Agentic AI#
Agentic AI is a novel technique where AI systems act independently and proactively, aiming to achieve specific goals without direct human intervention. Integrating these systems into digital services poses challenges due to their non-deterministic communication, which can create unpredictable behavior. This makes observability essential to monitor and control their interactions. As the number of AI and cloud-native service instances grows, managing these autonomous systems becomes more complex. Observability serves as a crucial feedback channel to orchestrate and moderate the outcomes of Agentic AI, ensuring effective communication among the agents.
In our AI Travel Advisor app, we have three different agents:
- Valid City: verifies that a prompt is asking about a valid city name
- Travel Advice: provides a travel reccomendation
- Excuse: provides an excuse why the AI chat-bot cannot answer the request
These Agents are orchestrated through LangChain using a complex system prompt. The orchestrator is the componenet that moves the control- and data-flow between agents.
In this codespace, we're running a small Ollama model. Hence, most of the time the request will terminate with an error or a timeout limit is reached. Changing the LLM from Ollama to a foundation one, like a Bedrock model, ChatGPT, or Google Gemini will solve these issues.
Let's try to understand what's happening#
Why do we get an error? Let's analyze the situation with our handy-dandy Distributed Tracing App!
In the trace, we can see how many more spans are created. This shows the complexity of Agentic AI and why observability is crucial.
In Agentic AI, an LLM decides what's the next Agent to call and with what data.
Tracing becomes crucial to explain why the AI arrived at that conclusion and we can do that by following the Chain of Thoughts (CoT).
For this, we can click over a ollama.chat
span to have access to the CoT. Analyzing the span details, we can see in the prompts the system prompts used.
The first system prompt contains the tools, expressed in JSON format, that the LLM has access to and the instructions to answering following the format that LangChain is expecting the AI to answer. The second system prompt contains the task that the AI has to solve, verify if the city is correct and provide a travel advice.
We can then see in the completion attributes that the LLM didn't follow correctly the format expected.
Moving to the next span JSONAgentOutputParser
, we can see that an exception was recorded.
Clicking on the respective tab, we can see that the format used by Ollama doesn't follow JSON making it impossible to parse the response.
We can analyze the rest of the trace to check that te orchestrator tried 3 more times before admiting defeat and provide a standard error message back to us.

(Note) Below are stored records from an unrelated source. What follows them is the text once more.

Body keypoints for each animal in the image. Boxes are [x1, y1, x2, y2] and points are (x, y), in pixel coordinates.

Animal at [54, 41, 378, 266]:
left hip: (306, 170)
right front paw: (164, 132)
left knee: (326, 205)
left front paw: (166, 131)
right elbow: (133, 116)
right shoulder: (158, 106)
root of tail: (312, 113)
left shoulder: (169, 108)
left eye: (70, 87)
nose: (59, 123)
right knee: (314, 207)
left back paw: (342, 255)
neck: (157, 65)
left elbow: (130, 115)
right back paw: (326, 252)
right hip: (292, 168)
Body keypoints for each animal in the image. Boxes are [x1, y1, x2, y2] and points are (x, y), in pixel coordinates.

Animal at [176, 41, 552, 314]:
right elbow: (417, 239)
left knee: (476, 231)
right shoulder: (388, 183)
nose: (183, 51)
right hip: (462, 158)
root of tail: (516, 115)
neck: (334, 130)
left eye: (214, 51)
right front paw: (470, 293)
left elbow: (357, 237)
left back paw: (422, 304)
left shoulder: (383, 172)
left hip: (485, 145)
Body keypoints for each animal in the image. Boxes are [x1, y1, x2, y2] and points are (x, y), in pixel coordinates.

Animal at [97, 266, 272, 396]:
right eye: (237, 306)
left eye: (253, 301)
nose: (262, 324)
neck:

How does it look like when we use a more powerful model?#
Great question! Let's see the same example if we use Google Gemini!

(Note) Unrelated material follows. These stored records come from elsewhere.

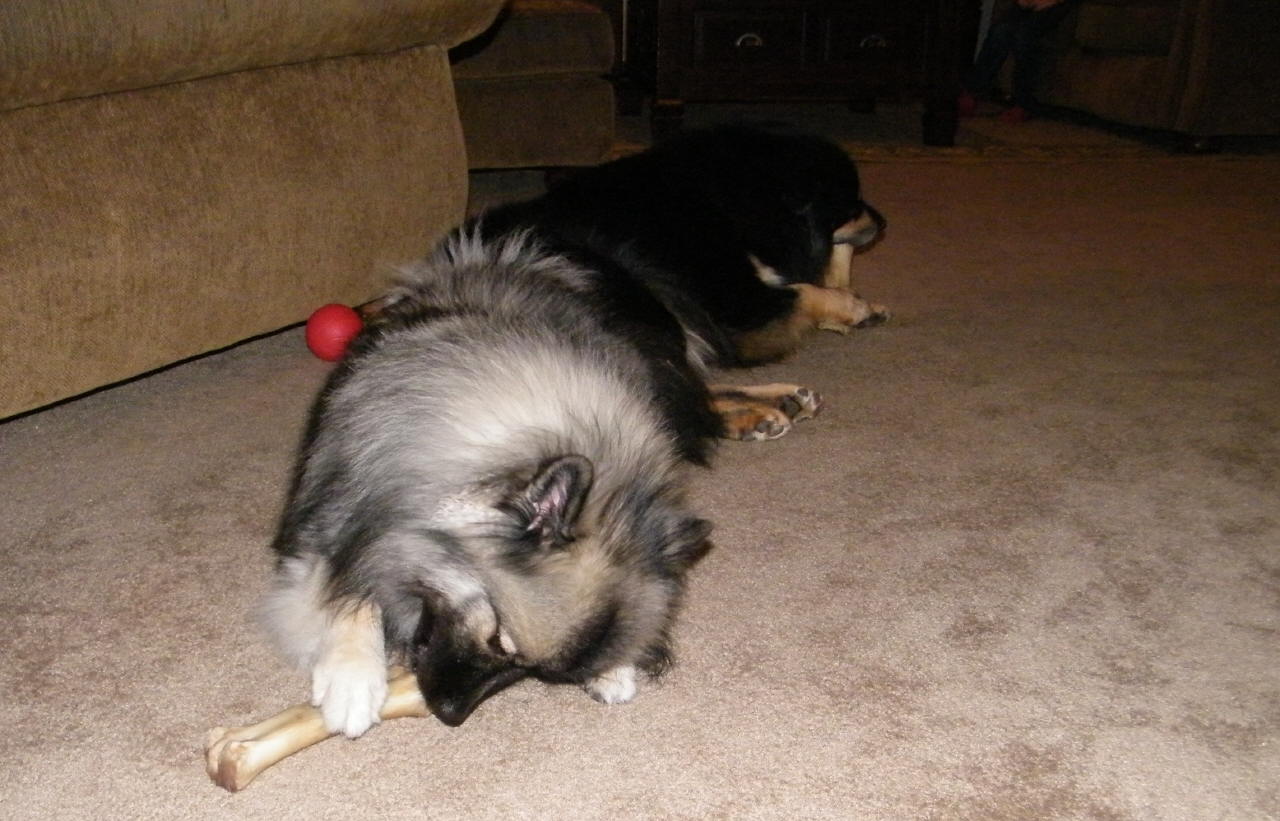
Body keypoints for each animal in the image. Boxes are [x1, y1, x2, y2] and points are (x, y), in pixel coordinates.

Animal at [262, 126, 885, 735]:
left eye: (529, 668)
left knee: (696, 392)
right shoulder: (331, 511)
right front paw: (351, 677)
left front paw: (616, 667)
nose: (449, 714)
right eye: (499, 638)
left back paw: (776, 401)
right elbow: (346, 585)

In the trace, we can see that we first call the valid_city.tool
and afterwards, the travel_advice.tool
.
Gemini is smart enought to understand the correct sequence of actions.
Furthermore, if we look at the span details, we can see the CoT follow the correct format with the Thought used by the AI and what action should be called.

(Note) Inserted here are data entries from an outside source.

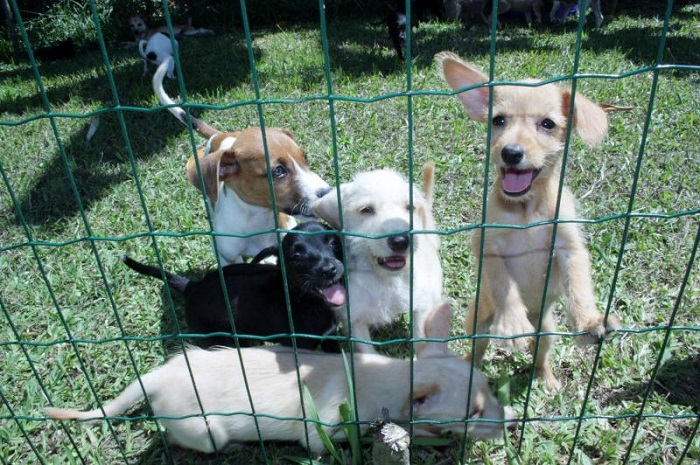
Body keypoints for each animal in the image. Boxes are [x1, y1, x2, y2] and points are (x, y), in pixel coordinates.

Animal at [45, 300, 516, 454]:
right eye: (473, 412)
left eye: (491, 392)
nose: (511, 424)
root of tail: (155, 377)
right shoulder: (325, 432)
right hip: (203, 431)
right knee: (178, 437)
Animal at [123, 219, 348, 350]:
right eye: (296, 257)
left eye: (333, 242)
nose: (329, 269)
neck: (302, 299)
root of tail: (193, 287)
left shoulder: (330, 337)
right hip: (217, 338)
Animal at [151, 57, 330, 264]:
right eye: (278, 171)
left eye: (305, 158)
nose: (328, 192)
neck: (257, 219)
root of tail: (220, 136)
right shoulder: (226, 256)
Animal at [314, 162, 442, 352]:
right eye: (366, 210)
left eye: (409, 207)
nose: (400, 241)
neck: (384, 280)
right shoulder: (354, 319)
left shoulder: (421, 305)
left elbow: (421, 339)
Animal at [438, 51, 624, 392]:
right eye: (498, 120)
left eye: (547, 124)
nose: (511, 153)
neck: (526, 211)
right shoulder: (488, 245)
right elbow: (504, 284)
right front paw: (513, 322)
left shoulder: (569, 247)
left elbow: (579, 286)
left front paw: (589, 321)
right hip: (477, 320)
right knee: (478, 348)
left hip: (547, 329)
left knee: (540, 355)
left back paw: (546, 379)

For the keen eye, we can also see in the trace a last VertexAI.completion
span after the travel_advice.tool
.
This is because LangChain asks the AI if we reached the end and we solved the task or if we should continue solving it.
Analyzing the CoT of this step, we can see that Gemini correctly marked the sequence of reasoning with Final Answer
so the orchestrator knows that it can return the response to the user.